Business application of purchasing power parity

Beacon Lighting is a small Australian business in Perth that produces and sells lamp fixtures. Its costs and revenues have been very stable over time. Its profits have been adequate, but Beacon has been searching for means of increasing profits in the future. It has recently been negotiating with a Chinese company called Alibaba, from which it will purchase some necessary parts. Every three months, Alibaba will send a specified number of parts with the bill invoiced in Chinese yuan. By having the parts produced by Alibaba, Beacon expects to save about 20 per cent on production costs. Alibaba is willing to work out a deal only if it is assured that it will receive a minimum specified number of orders every three months over the next 10 years, for a minimum specified amount. Beacon will be required to use its assets to serve as collateral in case it does not fulfil its obligation.

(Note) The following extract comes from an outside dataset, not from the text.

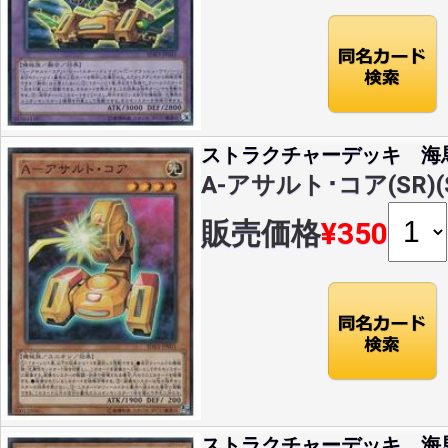
ストラクチャーデッキ 海
A-アサルト･コア(SR)(S
販売価格
¥350
ストラクチャーデッキ 海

The price of the parts will change over time in response to the costs of production. Beacon recognises that the cost to Alibaba will increase substantially over time as a result of the very high inflation rate in China. Therefore, the price charged in yuan likely will rise substantially every three months. However, Beacon feels that, because of the concept of purchasing power parity (PPP), its Australian dollar payments to Alibaba will be stable. According to PPP, if Chinese inflation is much higher than Australian inflation, the yuan will weaken against the Australian dollar by that difference. Since Beacon does not have much liquidity, it could experience a severe cash shortage if its expenses are much higher than anticipated.

The demand for Beacon's product has been stable and is expected to continue that way. Since the Australian inflation rate is expected to be very low, Beacon likely will continue pricing its lamps at today's prices (in Australian dollars). It believes that by saving 20 per cent on production costs, it will substantially increase its profits. It is about ready to sign a contract with Alibaba.

  • Describe a scenario that could cause Beacon to save even more than 20 per cent on production costs.
  • Describe a scenario that could cause Beacon to actually incur higher production costs than if it simply had the parts produced in Australia.
  • Do you think that Beacon will experience stable Australian dollar outflow payments to Alibaba over time? Explain. (Assume that the number of parts ordered is constant over time.)
  • Do you think that Beacon's risk changes at all as a result of its new relationship with Alibaba? Explain.